### Excerpted text:
===

That clearing routine is UB. The pattern you actually want in this case is:

buffer[local_id.x] = 0;

for each buffer, and not in a loop

I wonder if the buffers start in a poison state, so metal now decides that it can just do ub?

sfjohnson commented 2 months ago

Oh I see, like this right? (removed one barrier and it still works):

    for (var i = 0u; i < N_SLICE; i += 1u) {
        for (var j = 0u; j < N_TILE; j += 1u) {
            atomicStore(&sh_bitmaps[i][j], 0u);
        }
    }

    sh_part_count[local_id.x] = 0u;
    sh_part_offsets[local_id.x] = 0u;
    sh_drawobj_ix[local_id.x] = 0u;
    sh_tile_stride[local_id.x] = 0u;
    sh_tile_width[local_id.x] = 0u;
    sh_tile_x0y0[local_id.x] = 0u;
    sh_tile_count[local_id.x] = 0u;
    sh_tile_base[local_id.x] = 0u;

    workgroupBarrier();
raphlinus commented 2 months ago

I'm desk-checking the code now to see if there's any uninitialized read. Would it be possible to isolate which of these initializations is responsible?

Also, the pattern of initializing sh_bitmaps is way less efficient than it could be (though not undefined behavior, as the store is atomic). A better pattern is the initialization on lines 205-207.

sfjohnson commented 2 months ago

Hmm, unfortunately while trying to isolate each initialisation things stopped being predictable. Now the code I posted above sometimes causes a hang. It looks like the bug might not actually be isolated to coarse.wgsl. It's quite troublesome to debug due to all the hard reboots, and I'm concerned about data corruption. Maybe there's a way to test in a VM with GPU access?

raphlinus commented 2 months ago

I'm also quite willing to dig into this myself, but it's unclear how to repro. Just so I understand, it's failing just running the default scene, nothing special? That certainly works on my machine (M1 Pro, 14.2.1).

It's certainly possible that there's an uninitialized memory read elsewhere in the pipeline, that was getting masked by the zeroing.

sfjohnson commented 2 months ago

I just double checked and yeah it's super easy to repro for me just by cloning the repo and running cargo run -p with_winit. I get an instant hang with nothing rendered in the window. I'm on the latest stable Rust. Not sure what is different about my computer but I might look into this and see how it runs Metal.

94bryanr commented 1 month ago

I am also running into this problem on an M2 mac. In my case:

This happens consistently on version 0.2.1. Here is a video of the behavior: https://www.youtube.com/watch?v=y5-IIJHvLgY. I am not changing the scene at all during that video, just resizing the screen.

The behavior from the video is happening here: https://www.cocube.com/console. Happy to work with you to fix this (its not great UX to crash someones computer from your website) and I'd like to stick with vello. I've looked over the code for the shaders and have a decent enough high-level understanding to try making some changes but I could still use some guidance.

===

[Items from a dataset]
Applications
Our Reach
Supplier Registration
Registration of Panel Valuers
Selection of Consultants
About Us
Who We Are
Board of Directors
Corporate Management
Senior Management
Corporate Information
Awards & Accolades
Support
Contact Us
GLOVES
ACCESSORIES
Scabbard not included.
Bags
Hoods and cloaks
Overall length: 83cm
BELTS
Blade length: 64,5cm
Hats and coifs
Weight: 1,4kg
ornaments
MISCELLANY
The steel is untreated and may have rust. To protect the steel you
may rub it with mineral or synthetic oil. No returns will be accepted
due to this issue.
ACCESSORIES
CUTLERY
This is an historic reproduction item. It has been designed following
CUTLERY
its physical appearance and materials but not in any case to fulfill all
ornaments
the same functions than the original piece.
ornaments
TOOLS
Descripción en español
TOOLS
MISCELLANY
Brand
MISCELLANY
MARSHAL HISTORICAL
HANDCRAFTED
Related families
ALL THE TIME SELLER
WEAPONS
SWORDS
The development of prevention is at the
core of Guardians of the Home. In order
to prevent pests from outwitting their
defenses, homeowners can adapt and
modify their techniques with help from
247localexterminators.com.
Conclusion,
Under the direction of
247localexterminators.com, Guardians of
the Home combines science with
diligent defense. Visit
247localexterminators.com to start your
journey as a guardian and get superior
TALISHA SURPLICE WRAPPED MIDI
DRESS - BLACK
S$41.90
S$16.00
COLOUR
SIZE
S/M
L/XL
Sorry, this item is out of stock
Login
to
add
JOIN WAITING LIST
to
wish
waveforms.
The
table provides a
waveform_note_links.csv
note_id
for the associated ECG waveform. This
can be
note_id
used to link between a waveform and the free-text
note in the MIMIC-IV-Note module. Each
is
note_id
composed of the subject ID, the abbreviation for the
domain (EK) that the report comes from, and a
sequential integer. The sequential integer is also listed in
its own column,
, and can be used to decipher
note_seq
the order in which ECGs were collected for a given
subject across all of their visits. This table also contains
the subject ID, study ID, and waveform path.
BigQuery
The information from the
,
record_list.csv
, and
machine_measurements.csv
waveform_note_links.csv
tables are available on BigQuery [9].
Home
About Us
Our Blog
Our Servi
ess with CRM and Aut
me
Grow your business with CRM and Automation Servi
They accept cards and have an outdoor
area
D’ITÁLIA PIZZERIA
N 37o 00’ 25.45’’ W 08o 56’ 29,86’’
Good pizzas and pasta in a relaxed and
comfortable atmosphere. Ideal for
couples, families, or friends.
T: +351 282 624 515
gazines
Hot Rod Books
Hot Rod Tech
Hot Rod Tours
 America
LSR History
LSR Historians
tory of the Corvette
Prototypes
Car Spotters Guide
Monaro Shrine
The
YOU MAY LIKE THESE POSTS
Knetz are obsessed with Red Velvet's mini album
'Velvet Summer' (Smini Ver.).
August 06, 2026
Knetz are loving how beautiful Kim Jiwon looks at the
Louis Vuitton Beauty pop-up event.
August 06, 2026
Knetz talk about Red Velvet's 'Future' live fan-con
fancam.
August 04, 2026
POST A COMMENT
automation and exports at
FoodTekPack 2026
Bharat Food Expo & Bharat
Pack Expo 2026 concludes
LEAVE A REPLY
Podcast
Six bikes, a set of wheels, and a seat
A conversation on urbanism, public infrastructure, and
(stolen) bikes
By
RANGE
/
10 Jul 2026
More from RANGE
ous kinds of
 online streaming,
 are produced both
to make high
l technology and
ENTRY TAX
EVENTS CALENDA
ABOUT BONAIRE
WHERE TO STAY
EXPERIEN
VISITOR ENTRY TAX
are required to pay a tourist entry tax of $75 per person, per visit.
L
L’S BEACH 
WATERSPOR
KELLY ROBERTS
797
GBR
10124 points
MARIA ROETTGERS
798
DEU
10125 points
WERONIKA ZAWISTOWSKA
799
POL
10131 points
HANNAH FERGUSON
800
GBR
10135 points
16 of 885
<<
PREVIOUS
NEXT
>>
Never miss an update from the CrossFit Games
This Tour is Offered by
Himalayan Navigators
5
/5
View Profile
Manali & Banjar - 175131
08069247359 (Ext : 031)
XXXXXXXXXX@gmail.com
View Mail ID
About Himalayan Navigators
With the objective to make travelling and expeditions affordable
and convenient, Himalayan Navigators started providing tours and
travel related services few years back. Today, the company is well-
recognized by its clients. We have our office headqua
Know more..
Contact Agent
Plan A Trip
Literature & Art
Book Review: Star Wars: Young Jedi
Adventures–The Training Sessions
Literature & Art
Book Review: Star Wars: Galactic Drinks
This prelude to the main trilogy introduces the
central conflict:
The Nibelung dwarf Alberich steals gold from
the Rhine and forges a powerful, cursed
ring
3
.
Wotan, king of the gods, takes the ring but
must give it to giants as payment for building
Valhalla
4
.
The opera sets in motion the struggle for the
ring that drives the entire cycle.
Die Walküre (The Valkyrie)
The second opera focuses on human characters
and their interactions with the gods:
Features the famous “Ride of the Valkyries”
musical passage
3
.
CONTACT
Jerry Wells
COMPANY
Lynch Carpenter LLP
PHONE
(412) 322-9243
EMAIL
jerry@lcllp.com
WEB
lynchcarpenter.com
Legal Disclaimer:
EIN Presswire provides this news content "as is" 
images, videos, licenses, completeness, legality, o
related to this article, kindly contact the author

===

### Exercise brief:
From the discussion of the GPU hang, extract the stretch from "I just double" through "it runs Metal." word for word.

### Solution to this exercise:
I just double checked and yeah it's super easy to repro for me just by cloning the repo and running cargo run -p with_winit. I get an instant hang with nothing rendered in the window. I'm on the latest stable Rust. Not sure what is different about my computer but I might look into this and see how it runs Metal.